# [Work to be completed]
Give every line of the text read from the rows below as a Markdown table with two columns, Line No. and Content, numbering the lines in order and skipping blank ones. Leave the pictures out of your answer.
━━ Exercise material ━━
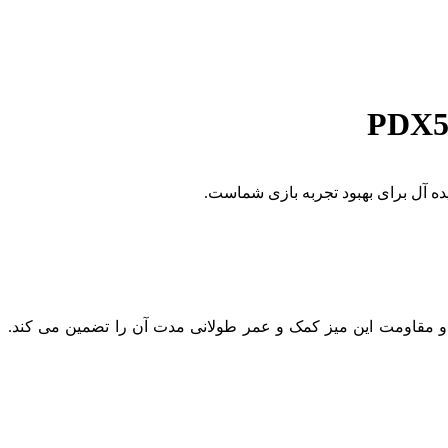
 و مقاومت این میز کمک و عمر طولانی مدت آن را تضمین می کند.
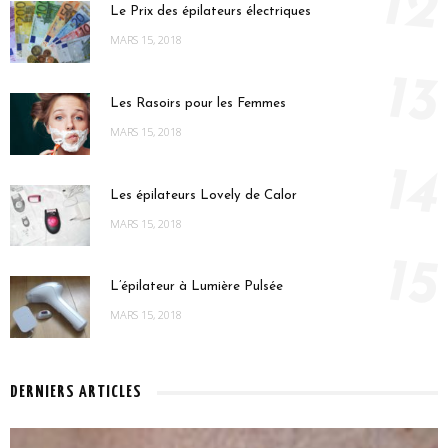
12
Le Prix des épilateurs électriques
MARS 15, 2018
13
Les Rasoirs pour les Femmes
MARS 15, 2018
14
Les épilateurs Lovely de Calor
MARS 15, 2018
15
L’épilateur à Lumière Pulsée
MARS 15, 2018
DERNIERS ARTICLES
━━━
# [Task answer]
| Line No. | Content |
|---|---|
| 1 |  و مقاومت این میز کمک و عمر طولانی مدت آن را تضمین می کند. |
| 2 | 12 |
| 3 | Le Prix des épilateurs électriques |
| 4 | MARS 15, 2018 |
| 5 | 13 |
| 6 | Les Rasoirs pour les Femmes |
| 7 | MARS 15, 2018 |
| 8 | 14 |
| 9 | Les épilateurs Lovely de Calor |
| 10 | MARS 15, 2018 |
| 11 | 15 |
| 12 | L’épilateur à Lumière Pulsée |
| 13 | MARS 15, 2018 |
| 14 | DERNIERS ARTICLES |